Já um navio porta-container não tem porões, é formado praticamente pelo seu casco, mais bays (baias), divididas em rows (colunas), para “encaixe” das unidades, que são empilhadas. A coordenada dada pela bayrow e tier, por exemplo, bay 5, row 4 e tier 6 forma um slot, espaço para um container, que pode ser para unidades de 20 e de 40 pés. Assim, um navio, por exemplo, com 5.000slots, comporta 5.000 TEU – twenty feet or equivalent unit (unidade de 20 pés ou equivalente), que podem ser compostos por containers de 20 pés (um TEU) ou 40 pés (dois TEU).

Assim, não tendo porões específicos, o container é esse porão. É onde está a carga que é colocada e transportada no navio, que não tem como ser transportada de outra maneira. Quando se retira este container, está se retirando um porão do navio, que é composto de milhares deles. Um container é um equipamento do navio, faz parte dele.

Assim, entendemos que não há como discutir que o container é um porão do navio, uma unidade de carga, removível, para que seja transportado pelo país, indo a/ou voltado da casa do cliente. Um navio não embarca ou transporta carga que não seja em um porão, ou no convés do navio. E, num navio porta-container, esta unidade é o porão do navio.

Samir Keedi

Professor de MBA, autor de vários livros em comércio exterior, transporte e logística, tradutor do Incoterms 2000,membro da CCI-Paris na revisão do Incoterms® 2010.

Analista de Importação Profissional

2 comentários

  • O autor trouxe discussões realmente antigas acerca do Bill of Lading. Incrivel que, até hoje, não se chegou a uma conclusão, ao que me parece. Então, minha opinião, o B/L é um contrato sim, um contrato de adesão. Inclusive seria interessante um artigo sobre este tema, alias dois, um de quem o considera evidencia de contrato e outro de quem o considera um contrato. Alguns consideram o B/L um titulo de credito, porém, minha opinião, um titulo anômalo. Quanto a ser prova de propriedade da mercadoria eu estou de pleno acordo.

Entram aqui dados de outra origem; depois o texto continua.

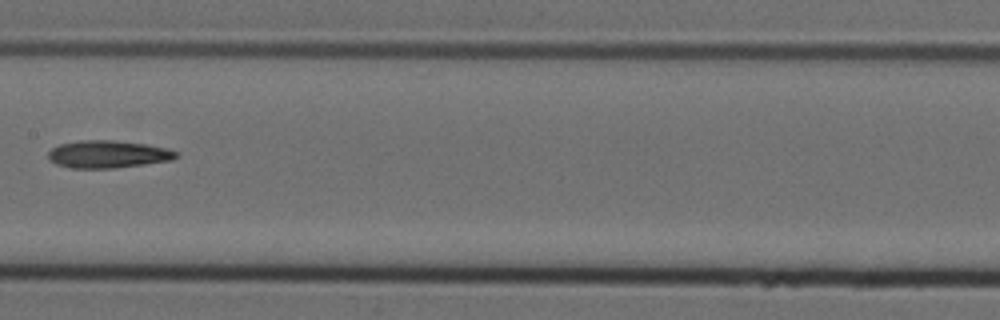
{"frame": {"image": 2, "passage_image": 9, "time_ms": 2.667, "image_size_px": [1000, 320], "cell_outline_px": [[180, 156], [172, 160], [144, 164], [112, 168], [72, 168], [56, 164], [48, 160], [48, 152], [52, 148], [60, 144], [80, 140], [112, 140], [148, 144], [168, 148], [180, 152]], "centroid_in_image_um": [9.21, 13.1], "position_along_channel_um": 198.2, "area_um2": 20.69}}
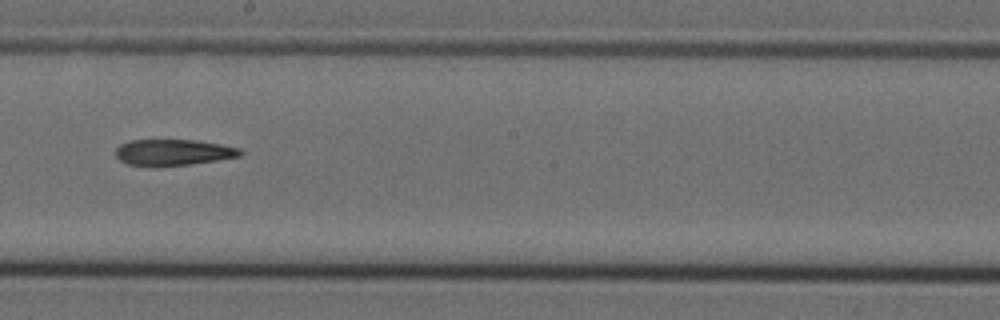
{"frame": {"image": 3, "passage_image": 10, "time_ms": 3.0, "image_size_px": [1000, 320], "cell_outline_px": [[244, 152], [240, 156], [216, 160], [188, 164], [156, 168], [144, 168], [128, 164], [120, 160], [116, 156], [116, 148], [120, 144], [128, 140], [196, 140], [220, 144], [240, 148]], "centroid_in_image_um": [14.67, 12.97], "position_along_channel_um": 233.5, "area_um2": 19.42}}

    Quanto ao container, tenho uma visão mais ampla. Eu acompanho o que está disposto na Lei 9.611/98 (Lei do Transporte Multimodal). Sim, é unidade de carga e é parte integrante do todo, da cadeia multimodal. Fato: Hoje em dia, o uso do container já não é mais privilégio do Modal aquaviário. Temos exemplos diversos no transporte ferroviário que utiliza containers ISO em combinação com o transporte rodoviário, levando o equipamento até o cliente para que este possa ser cheio e colocado sobre o trem, ou seja, flexibilizando o transporte ferroviário. Nem por isso, podemos assumir que é o pedaço do vagão. E os containers usados atualmente no setor petrolífero, unidades onshore e offshore?. Então, quando falamos de container, não podemos restringi-lo mais ao transporte marítimo. Devemos pensar nas suas diversas possibilidades de uso. Até a Lei 6.288/75 (Lei do Container), expressamente revogada pela Lei 9.611/98 falava que o container era assessório do veiculo transportador, ou seja, não restringia seu uso e não definia o veiculo.

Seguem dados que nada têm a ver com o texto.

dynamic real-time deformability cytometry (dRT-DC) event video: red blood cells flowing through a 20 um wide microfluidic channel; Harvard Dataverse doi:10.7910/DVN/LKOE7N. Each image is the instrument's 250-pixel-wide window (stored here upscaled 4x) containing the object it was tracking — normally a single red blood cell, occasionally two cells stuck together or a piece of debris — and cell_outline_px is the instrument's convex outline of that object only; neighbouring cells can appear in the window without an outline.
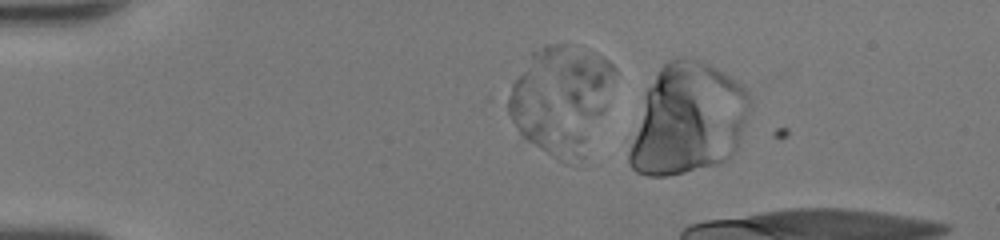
{"species": "human", "species_latin": "Homo sapiens", "temperature_condition": "room temperature", "stored_images_in_passage": 4, "camera_frame_rate_fps": 3000, "um_per_image_px": 0.085, "donor": {"sex": "female"}, "frame": {"image": 1, "passage_image": 2, "time_ms": 0.333, "image_size_px": [1000, 240], "cell_outline_px": [[584, 156], [568, 164], [564, 164], [528, 140], [520, 132], [512, 120], [500, 100], [512, 84], [524, 72], [528, 72], [584, 140]], "centroid_in_image_um": [46.08, 10.24], "position_along_channel_um": 38.9, "area_um2": 27.74}}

    Essa discussão de que container é porão surgiu nas disputas judiciais de sobreestadias de containers no inicio da década de 90, uma espécie de analogia a demurrage de navio, ja que, na época era novidade as ações de demurrage. Alias, os armadores deram um tiro no pé naquela época, pois perderam muito dinheiro por cobranças prescritas, vez que graças a essa analogia, mal feita na minha opinião, é que o prazo para cobrança ficou, na época, de acordo com o código comercial (01 ano da descarga). Por sorte, a primeira parte do Código Comercial foi revogada pelo Codigo Civil de 2002 e, ao que tudo incida, o prazo prescricional para as ações de demurrage está sendo pacificado em 03 anos a contar da data de devolução. Hoje nem se fala mais em container ser porão de navio, pois o entendimento majoritário é de que a sobreestadia é uma indenização (clausula indenizatória). Uns a consideram clausula penal, mas eu não pactuo dessa opinião.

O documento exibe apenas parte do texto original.